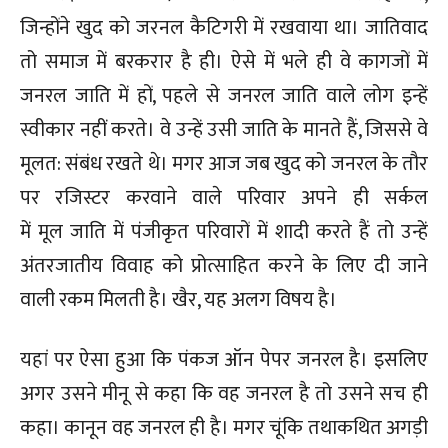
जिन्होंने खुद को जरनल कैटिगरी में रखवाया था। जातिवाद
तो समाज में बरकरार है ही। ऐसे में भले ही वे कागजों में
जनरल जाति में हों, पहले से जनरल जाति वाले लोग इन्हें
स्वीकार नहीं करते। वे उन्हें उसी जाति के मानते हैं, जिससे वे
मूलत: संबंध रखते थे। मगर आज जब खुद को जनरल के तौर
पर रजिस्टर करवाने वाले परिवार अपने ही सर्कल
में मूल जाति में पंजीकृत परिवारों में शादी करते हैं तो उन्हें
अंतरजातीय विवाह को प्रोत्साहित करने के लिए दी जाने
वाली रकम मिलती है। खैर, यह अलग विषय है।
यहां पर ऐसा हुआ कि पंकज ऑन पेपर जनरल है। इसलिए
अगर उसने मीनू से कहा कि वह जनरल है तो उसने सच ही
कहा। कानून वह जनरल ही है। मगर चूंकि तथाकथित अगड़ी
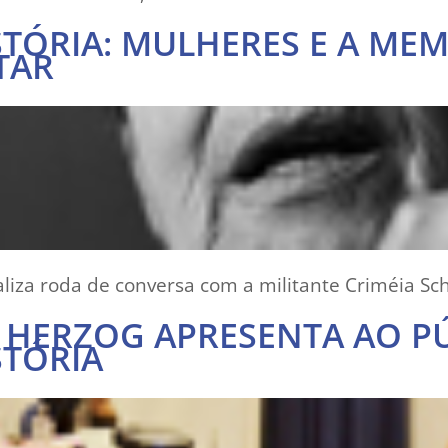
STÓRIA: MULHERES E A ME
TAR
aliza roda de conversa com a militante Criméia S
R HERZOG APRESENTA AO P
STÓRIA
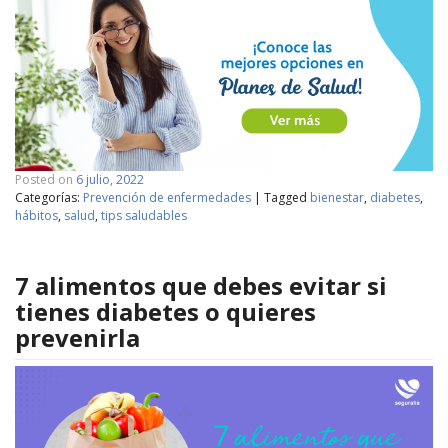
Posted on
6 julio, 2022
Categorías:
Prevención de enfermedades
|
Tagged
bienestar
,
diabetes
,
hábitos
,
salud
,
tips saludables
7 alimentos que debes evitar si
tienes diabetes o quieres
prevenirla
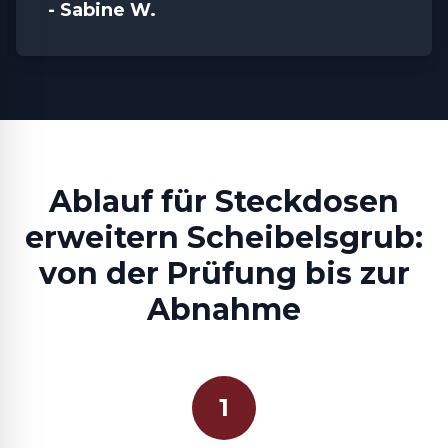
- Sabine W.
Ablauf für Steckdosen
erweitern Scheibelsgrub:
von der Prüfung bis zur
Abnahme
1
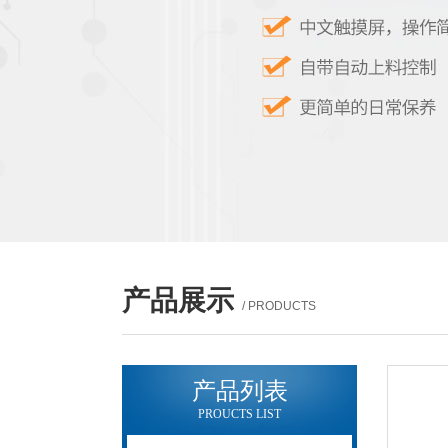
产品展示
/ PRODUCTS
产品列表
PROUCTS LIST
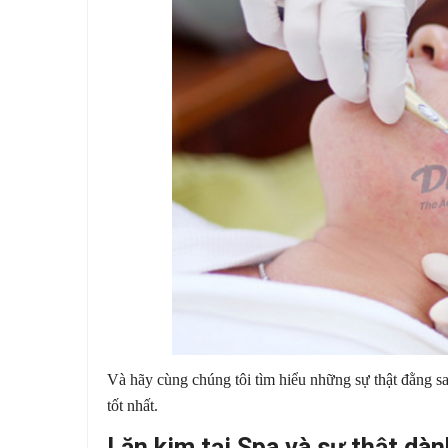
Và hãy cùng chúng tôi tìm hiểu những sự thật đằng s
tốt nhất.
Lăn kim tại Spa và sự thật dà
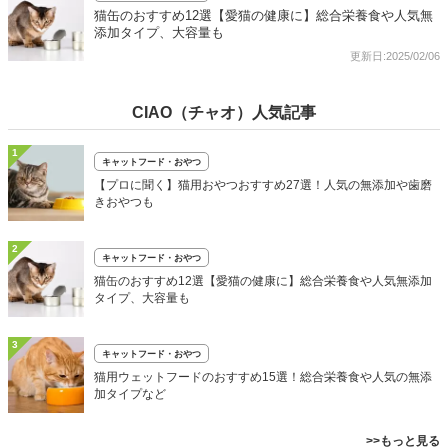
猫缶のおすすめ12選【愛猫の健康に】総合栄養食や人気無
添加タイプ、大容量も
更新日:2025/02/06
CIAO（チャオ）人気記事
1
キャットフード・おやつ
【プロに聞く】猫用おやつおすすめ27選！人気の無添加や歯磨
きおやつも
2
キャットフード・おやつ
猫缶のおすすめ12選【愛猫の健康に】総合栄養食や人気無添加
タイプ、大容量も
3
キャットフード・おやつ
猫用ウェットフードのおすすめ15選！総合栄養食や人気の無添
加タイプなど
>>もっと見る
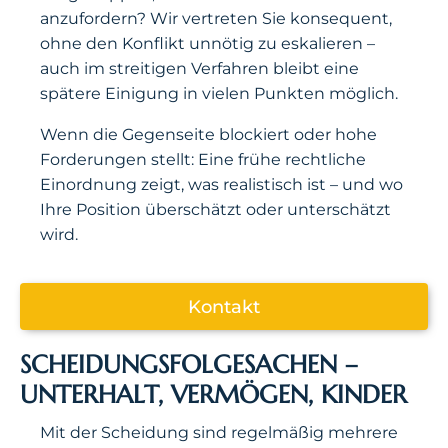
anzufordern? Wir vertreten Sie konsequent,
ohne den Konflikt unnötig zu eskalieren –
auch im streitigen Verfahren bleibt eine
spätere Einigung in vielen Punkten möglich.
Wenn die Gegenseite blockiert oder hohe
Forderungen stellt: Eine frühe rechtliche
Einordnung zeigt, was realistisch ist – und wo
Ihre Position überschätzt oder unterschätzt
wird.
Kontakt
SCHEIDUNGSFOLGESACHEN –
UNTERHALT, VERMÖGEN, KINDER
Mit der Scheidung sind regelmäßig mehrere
________
INSTRUCTION: Copy all lines of the preceding data that hold the word "愛猫の健康に".

SOLUTION FOR THIS EXERCISE:
猫缶のおすすめ12選【愛猫の健康に】総合栄養食や人気無
猫缶のおすすめ12選【愛猫の健康に】総合栄養食や人気無添加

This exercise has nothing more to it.